Que tomen el sol en el árbol, que respiren profundo el aire limpio pero que no se queden quietos porque la ciénaga avanza, y si te paras puede volver a cogerte. Que tomen un camino, sea cual sea pero el que ellos elijan... porque ahora pueden elegir, cosa que en el infierno no pasa.

MELANCÓLICOS ANÓNIMOS


Ya no soy un niño, y lo añoro. ¡Lo añoro tanto!

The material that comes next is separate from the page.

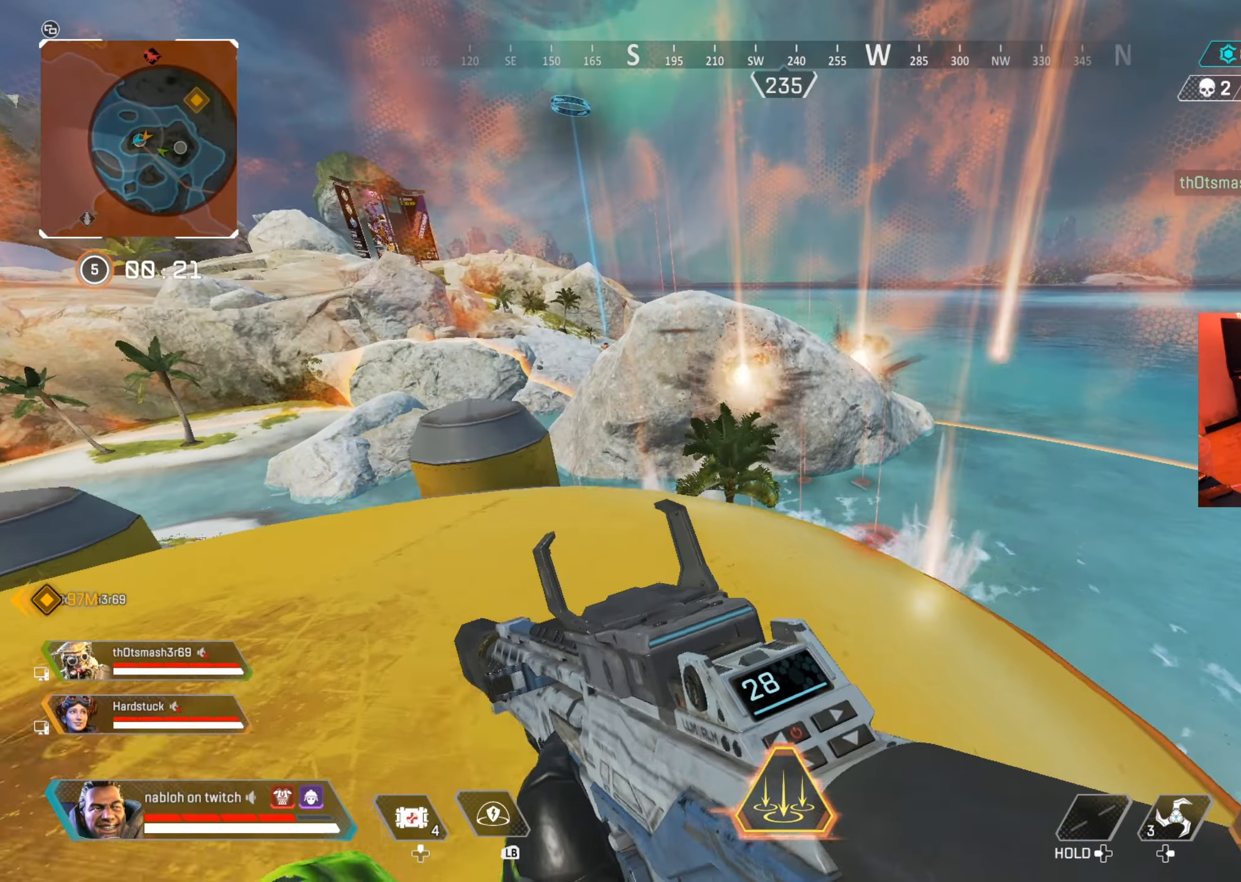
{"buttons": [], "left_stick": "right", "right_stick": "right", "events": [[100, "right_stick", "down"], [217, "right_stick", "center"], [234, "left_stick", "up-left"], [467, "right_stick", "right"], [501, "left_stick", "right"]]}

De eso no me he dado cuenta ahora... ¡ni mucho menos!, pero ahora es cuando soy lo suficientemente consciente para saber plasmarlo con las pocas palabras que tiene mi parco vocabulario.

Y por desgracia, aprendí a hacer trampas antes de saber las reglas. Aprendí, que el que no llora no mama, el que mama es un mamón, el que llora es un llorón y el resto somos gilipollas por no hacer eso mismo. Que no existe genio, ni tres deseos, ni se cumple lo que piensas al soplar las velas del cumpleaños o al ver la estela brillante de un lejano cometa.
Descubrí, que no hay Mare Nostrum, ni nada que sea del todo nuestro; que no hay alma cándida ni candil cuya llama no tiemble ante una pequeña brisa.
Ahora sé, que los reyes son los padres, que muchos padres son reyes, otros son pajes y otros muchos son hijos de puta.
Por fin sé, que las ilusiones de cuando eras niño no van contigo cuando te haces mayor, porque ser Peter Pan es muy bonito.... pero entonces te llaman loco y en lugar de animarte a volar, te ponen camisa de fuerza.
Sé que tener todo en esta vida es no tener nada y estar contento. Que la alegría en algunas personas significa estar melancólico.... que la depresión, puede ser el grado sumo de alegría venido a menos.
Porque a veces digo lo que no pienso, sin saber muchas veces lo que estoy pensando. Porque me enseñaron que dudar es bueno, cuando en cierto modo es todo lo contrario.... mejor estar seguro, aunque estés equivocado.
Por eso dos veces por semana voy a terapia con un grupo de melancólicos anónimos.